Practice makes perfect

My job sends me from store to store to set up displays.  That’s the short version of what I do.  My job also pays mileage and drive time, otherwise I wouldn’t go to all those far-flung places they send me. Several years ago, two stores ended up on my schedule one week–both in West Virginia.  On the surface, without knowing that there is a fairly steep mountain to cross before being able to visit both stores (in two different places),  the mileage to the first store from my house is 65 miles;  and then on to the second one from the first is another 65 miles.  Thinking that it would be a straight shot, with a 55 mph speed zone (and intending to go 60), I thought it wouldn’t be that big of a deal.  I didn’t know about or factor in those mountains, though.  The first mountain to cross is pretty steep and curvy and slightly harrowing even now, but definitely then,  having never scaled it before.  Plus I was driving an SUV at the time too. Not sure which was worse, going up or coming down, but I was overly stressed out by the time I got to the first stop.  The 65 miles took me nearly 90 minutes.

Done with that call, I was on to the second store.  That ride is really scenic and beautiful, but that first trip I was just concerned with not breaking down in the middle of nowhere.   My cell phone didn’t work there either, so that would have also been a problem.  After having to drive up another steep mountain (there is a really sharp turn at one point and a speed limit sign posted for 10 miles an hour),  I still had several miles to go before I arrived at my destination.  I found a Subway Restaurant and stopped there, not only to fill my empty stomach, but to try and calm down from the anxiety of being so far from home and so out of my element.

After I finished at the second store and drove home (another 85 miles more),  I was glad to be done with it.  I had only been filling in for another rep, after all.   Except a few weeks later, not only did those calls turn up on my schedule again;  my district manager informed me that they were going to be mine permanently!

To say I wasn’t happy about that would be an understatement.

Bob pointed out that basically my company was paying me to drive and look at scenery all day and most people would love to get paid for doing that.   I knew that God had blessed me with my job, which I really like doing and I also knew that not only does He go with me every where but that He doesn’t give me more than I can handle,  (and really I had no choice) so begrudgingly I complied.

While all of this was transpiring, my husband had been complaining about and ended up having to go out on disability for—unexplained back pain which got progressively worse.  The man laid on the couch in excruciatingly awful pain, he would take two Percocets, two Vicodens, and a bunch of Ibuprofen and it wouldn’t so much as make him loopy nor did it do anything to alleviate his suffering.  I had a bad vibe about it;  but still we prayed and we got everyone else to pray.  The doctors we went to couldn’t pinpoint the problem and he just got worse and worse.  I was doing the trip to WV every week by then with growing concern over his condition;  until eventually, when he could no longer get up without assistance, I refused to make the trip altogether.  There was no way I was going to be gone from the house that long and with no cell phone service either!

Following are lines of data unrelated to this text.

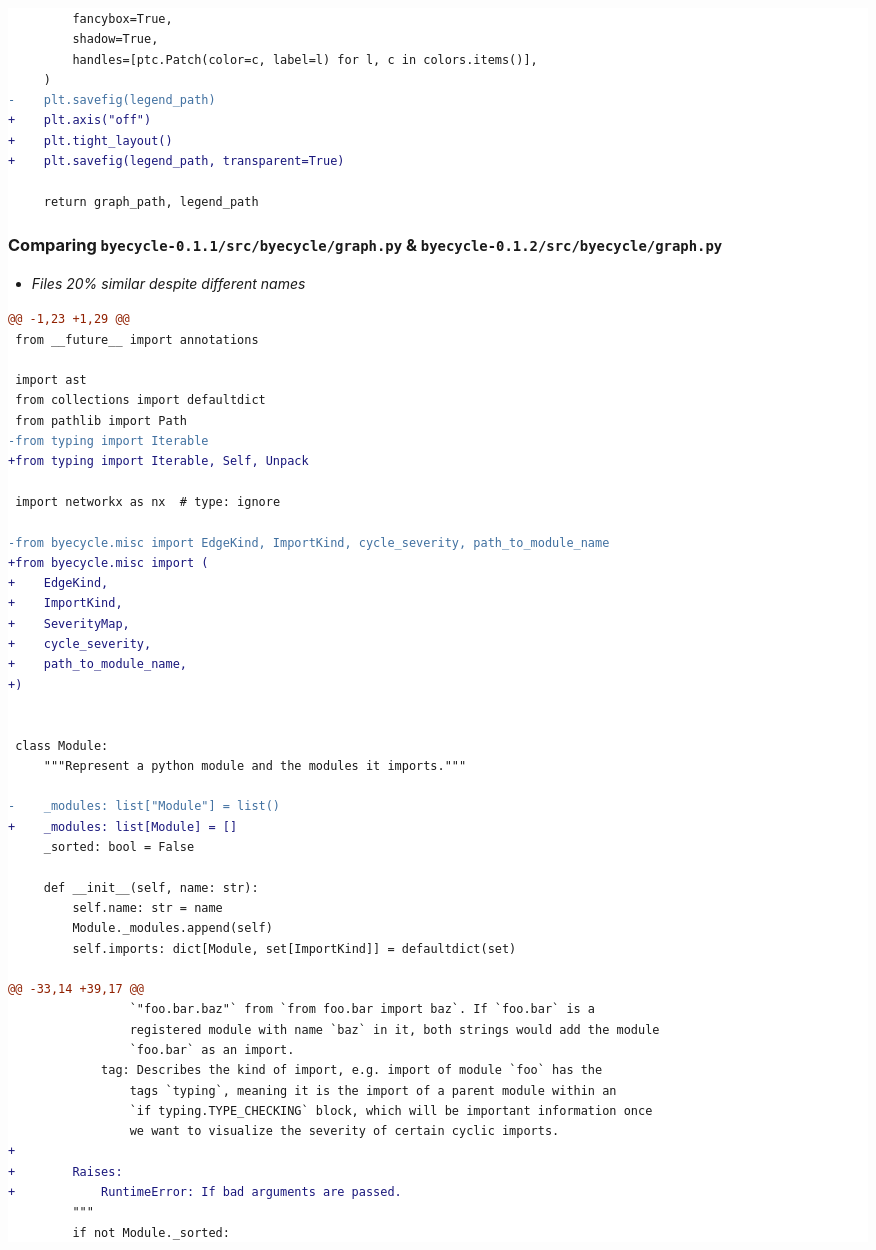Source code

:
 ```diff
         fancybox=True,
         shadow=True,
         handles=[ptc.Patch(color=c, label=l) for l, c in colors.items()],
     )
-    plt.savefig(legend_path)
+    plt.axis("off")
+    plt.tight_layout()
+    plt.savefig(legend_path, transparent=True)
 
     return graph_path, legend_path
```

### Comparing `byecycle-0.1.1/src/byecycle/graph.py` & `byecycle-0.1.2/src/byecycle/graph.py`

 * *Files 20% similar despite different names*

```diff
@@ -1,23 +1,29 @@
 from __future__ import annotations
 
 import ast
 from collections import defaultdict
 from pathlib import Path
-from typing import Iterable
+from typing import Iterable, Self, Unpack
 
 import networkx as nx  # type: ignore
 
-from byecycle.misc import EdgeKind, ImportKind, cycle_severity, path_to_module_name
+from byecycle.misc import (
+    EdgeKind,
+    ImportKind,
+    SeverityMap,
+    cycle_severity,
+    path_to_module_name,
+)
 
 
 class Module:
     """Represent a python module and the modules it imports."""
 
-    _modules: list["Module"] = list()
+    _modules: list[Module] = []
     _sorted: bool = False
 
     def __init__(self, name: str):
         self.name: str = name
         Module._modules.append(self)
         self.imports: dict[Module, set[ImportKind]] = defaultdict(set)
 
@@ -33,14 +39,17 @@
                 `"foo.bar.baz"` from `from foo.bar import baz`. If `foo.bar` is a
                 registered module with name `baz` in it, both strings would add the module
                 `foo.bar` as an import.
             tag: Describes the kind of import, e.g. import of module `foo` has the
                 tags `typing`, meaning it is the import of a parent module within an
                 `if typing.TYPE_CHECKING` block, which will be important information once
                 we want to visualize the severity of certain cyclic imports.
+
+        Raises:
+            RuntimeError: If bad arguments are passed.
         """
         if not Module._sorted:
```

Finally at the end of January of 2011, we had a diagnosis—Multiple Myeloma—a very rare (1% they say) and potentially deadly form of blood cancer.   Prognosis with a stem cell transplant was 3-5 years, without one was 1-3.   It was pretty devastating to say the least.

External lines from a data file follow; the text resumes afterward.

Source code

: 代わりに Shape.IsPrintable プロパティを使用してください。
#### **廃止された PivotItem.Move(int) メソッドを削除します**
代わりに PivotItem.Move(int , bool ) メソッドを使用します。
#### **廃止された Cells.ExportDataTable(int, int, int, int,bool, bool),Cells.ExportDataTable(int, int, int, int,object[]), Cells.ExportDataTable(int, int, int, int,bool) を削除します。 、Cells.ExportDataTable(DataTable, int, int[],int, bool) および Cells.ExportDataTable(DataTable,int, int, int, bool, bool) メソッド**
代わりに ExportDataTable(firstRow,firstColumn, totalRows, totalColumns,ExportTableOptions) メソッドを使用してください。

The first run of chemo did it’s job (as the first run for this cancer always does—it’s a false sense of security) and Bob was able to not only get back on his feet, but go back to work.   I was still making the trek to the two stores but by then it was actually getting easier and I was enjoying the scenery and even the steepness of the mountains was no longer scary.  Spring turned into summer and I just had a feeling deep in my spirit that Bob was not going to beat this thing.  I really think that God was preparing me for it, because at that point I had no reason to know this, his primary doctor was always upbeat and optimistic.   I remember rounding the curves on one of those West Virginia mountains one morning, tears streaming down my face, asking God out loud—“How am I going to do this?  How am I going to face all that is ahead?”  And it came to me fairly quickly—-I would get stronger and learn to cope with everything,  just like I had learned to get used to climbing those mountains.  It had been so scary that first trip but with each subsequent drive, it had gotten easier.  And just like He had been with me all those times, He would definitely be with me for this.   He would take me over and through and around, and I  would get to where I needed to be.   I’m not saying it didn’t hurt like heck, because it surely did.  But yeah, everything I had to do for my husband for the 18 months he lived after his diagnosis,  got easier to cope with each time I had to do it.

He’s still doing things like that for me, nearly three years later. There are still “mountains” I must learn to climb.   But when I get fearful, all I have to do is remember how far He’s brought me already; and how He is always so patient with me, knowing that in this as in most things, practice makes perfect.